Here is a specific example for GTS index construction and similarity search.
cd GTS
bin/GTS ../Datasets/sbw_example.txt ../Datasets/sbw_example_qid.txt 0 8 cost_q_k.txt
When confronted with batch updates, we choose to directly reconstruct the index. Leveraging our efficient parallel index construction method, performing a direct batch reconstruction of the modified dataset proves both feasible and effective.
When data arrives in a sequential streaming fashion (stream data updates), we propose to use lazy strategy with a cache list to handle streaming data updates.
The example of the stream data updates is as follows.
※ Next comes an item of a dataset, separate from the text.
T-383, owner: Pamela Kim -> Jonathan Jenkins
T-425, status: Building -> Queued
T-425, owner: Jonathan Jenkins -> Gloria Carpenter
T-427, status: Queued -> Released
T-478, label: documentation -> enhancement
Range queries are mixed In the process of data insertion and deletion.
GTS/bin/GTS [data_path] [update_path] [operation_type] [operation_para] [result_path]
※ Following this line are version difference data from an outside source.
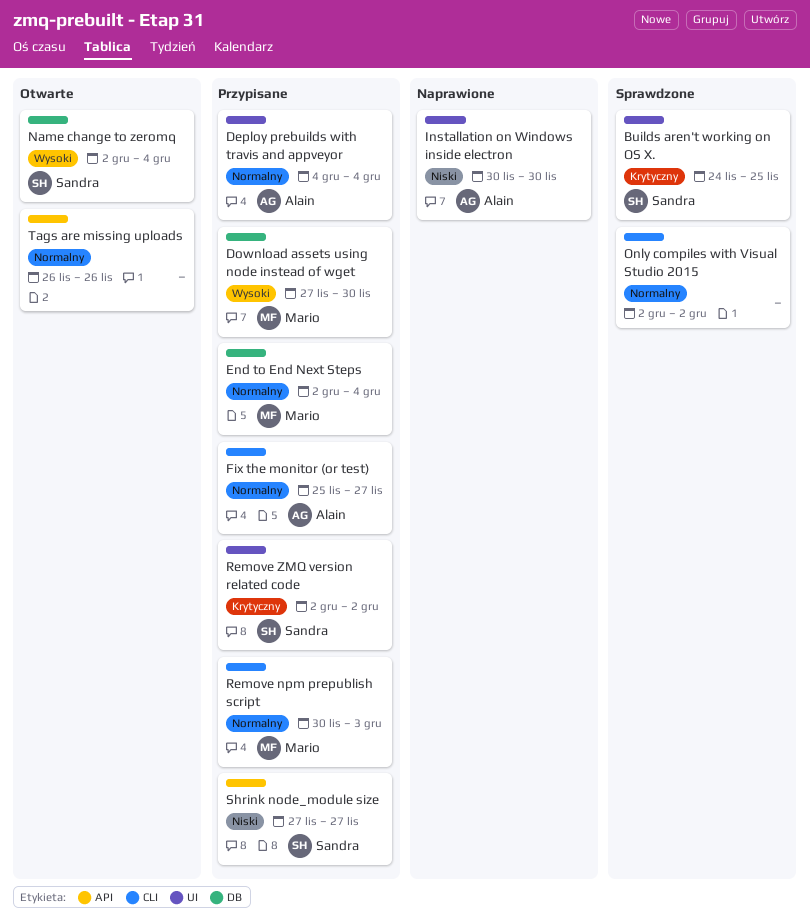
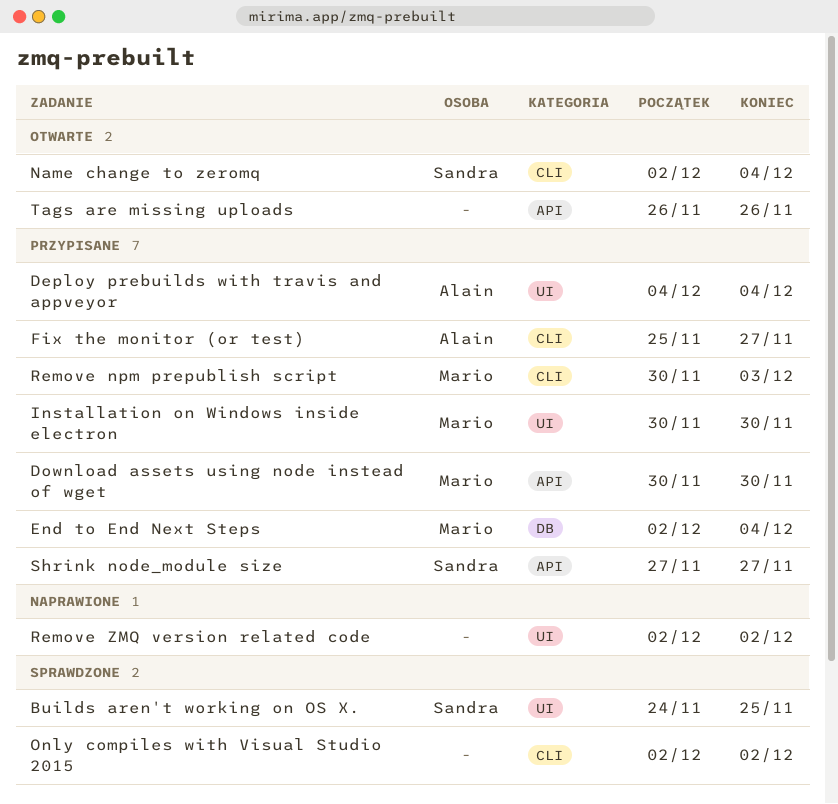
Download assets using node instead of wget, label: DB -> API
Download assets using node instead of wget, start: Nov 27 -> Nov 30
Installation on Windows inside electron, status: Naprawione -> Przypisane
Installation on Windows inside electron, owner: Alain -> Mario
Name change to zeromq, label: DB -> CLI
Remove ZMQ version related code, status: Przypisane -> Naprawione
Remove ZMQ version related code, owner: Sandra -> none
The meanings of the parameters are as follows.
- data_path, The file contains all the data, and the first line for datasets denotes the dimensionality, the size and the used metric.
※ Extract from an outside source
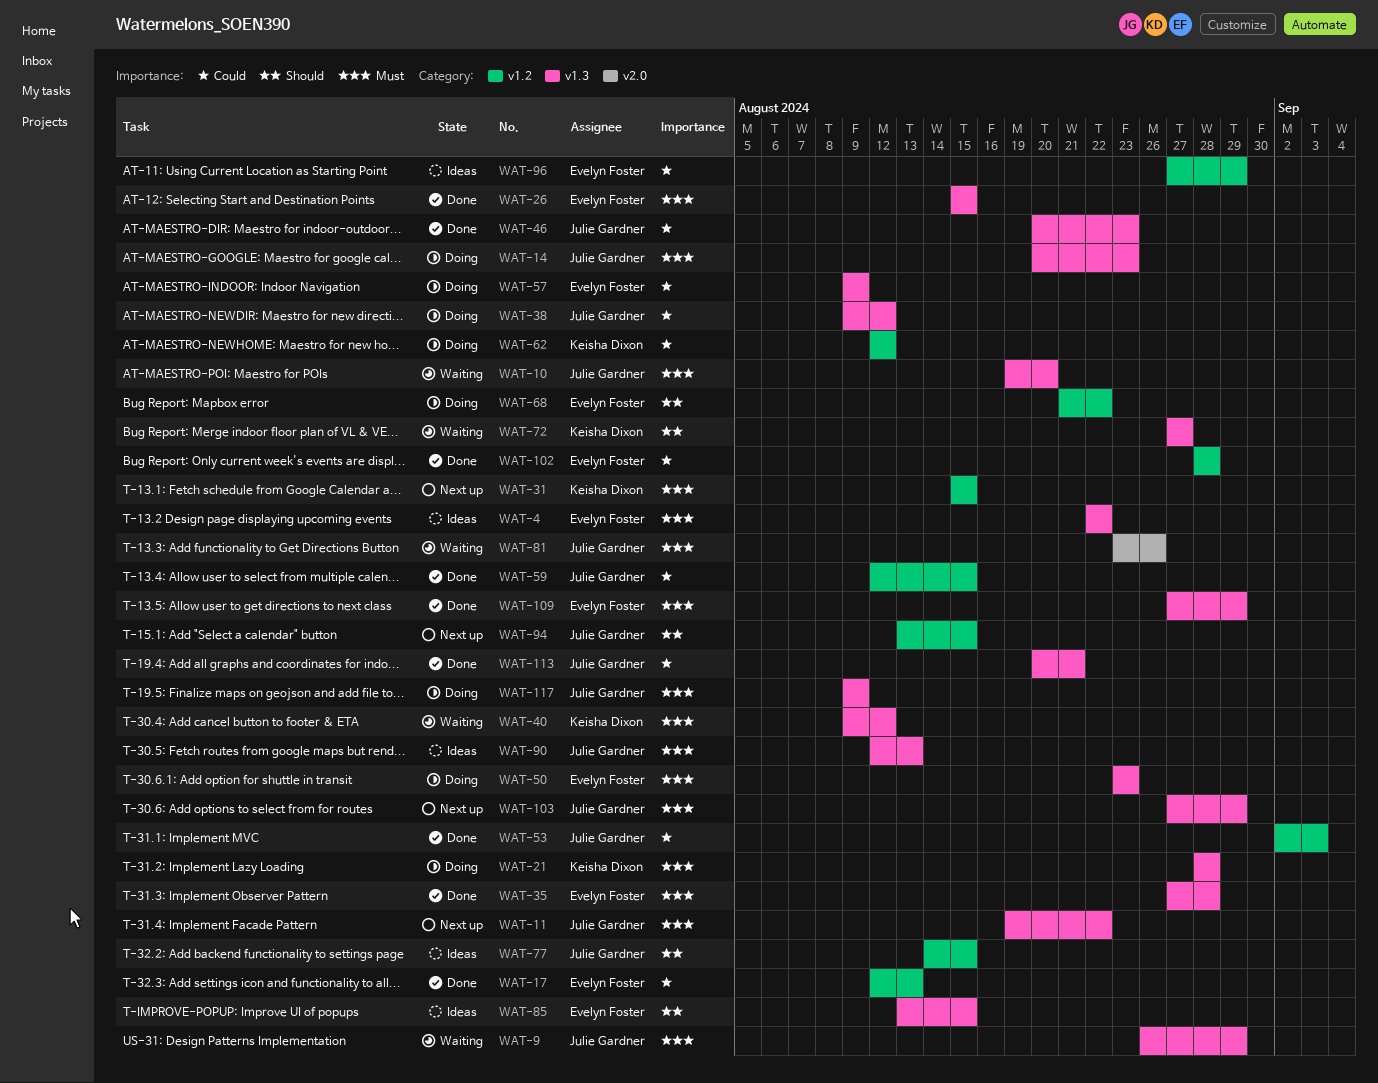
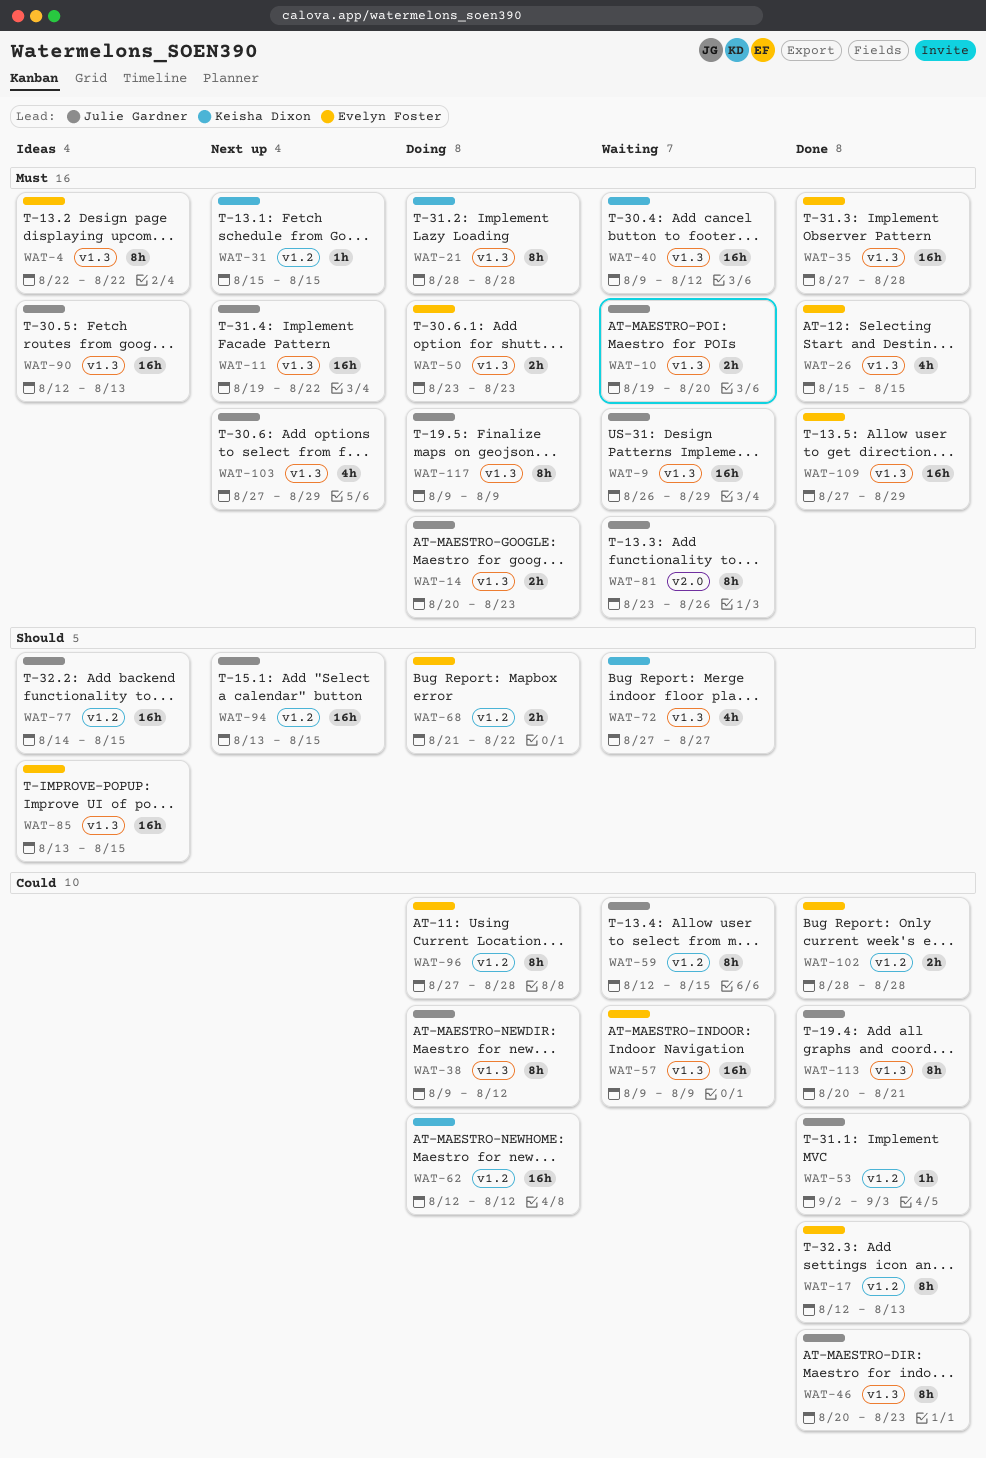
WAT-57, status: Doing -> Waiting
WAT-59, status: Done -> Waiting
WAT-96, status: Ideas -> Doing
WAT-96, due: Aug 29 -> Aug 28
- update_path, The file contains the stream data and corresponding operations. The first line denotes the size. Afterwards, each line consists of an operation and a data ID. Specifically, for each operation, 0 represents an insertion, 1 represents a deletion, and 2 represents a query.
- operation_type, Type of operation, with 0 for $k$NN queries, 1 for range queries and 2 for updates.
- operation_para, Representing the radius in range queries when data arrives in a sequential streaming fashion.
- result_path, Result file path.
Here is a specific example for steam data updates.
cd GTS
bin/GTS ../Datasets/sbw_example.txt ../Datasets/sbw_example_u.txt 2 59 cost_u.txt
Algorithm | Paper | Year |
---|---|---|
BST | A Data Structure and an Algorithm for the Nearest Point Problem | 1983 |
EGNAT | Searching and Updating Metric Space Databases Using the Parallel EGNAT | 2007 |
MVPT | Distance-Based Indexing for High-Dimensional Metric Spaces | 1997 |
GPU-Table | - GPU-accelerated table-based methods | - |
GPU-Tree | - GPU-accelerated tree-based methods | - |
LBPG-Tree | Multi-GPU Efficient Indexing For Maximizing Parallelism of High Dimensional Range Query Services | 2022 |
GANNS | GPU-accelerated Proximity Graph Approximate Nearest Neighbor Search and Construction | 2022 |
-
We choose the CPU baselines according to the Chen et al.'s survey in CSUR 2022, where BST, EGNAT, and MVPT show superiority performance among all CPU-based approaches for exact similarity search. The source codes for BST, EGNAT and MVPT are available at the SISAP Metric Space Library.
-
GPU-Table computes the distances between query and all the objects to answer MRQ and leverage Dr. Top-$k$ algorithm to answer M$k$NNQ.
-
GPU-Tree implements the SOTA GPU-based tree index G-PICS strategy for general similarity search on single GPU by constructing multiple MVP-trees. The source code of our implementation for GPU-Tree is in the "GPU-Tree" folder, and its compilation and similarity search example are performed similarly to GTS. Here is a specific example for GPU-Tree index construction and similarity search.
cd GPU-Tree
bin/gpu_tree ../Datasets/sbw_example.txt ../Datasets/sbw_example_qid.txt 0 8
-
LBPG-Tree constructs R-Trees on GPU high dimensional range query services. Notably, we also implement the G-PICS's
$k$ nearest neighbour search strategy for LBPG-Tree to support M$k$NNQ. -
GANNS is a GPU-based graph method for vector similarity search.
Each dataset can be obtained from the following links.
Dataset | Cardinality | Dimensionality | Distance Metric | Link |
---|---|---|---|---|
Words | 611,756 | 1∼34 | Edit distance | https://mobyproject.org |
T-Loc | 10,000,000 | 2 |
|
http://www.vldb.org/pvldb/vol12/p99-ghosh.pdf |
Vector | 200,000 | 300 | Word cosine distance | https://code.google.com/archive/p/word2vec |
DNA | 1,000,000 | 108 | Edit distance | http://www.ncbi.nlm.nih.gov/genome |
Color | 5,000,000 | 282 |
|
http://cophir.isti.cnr.it |
The dataset file is in txt format. The example of dataset file is located in "Datasets Sample".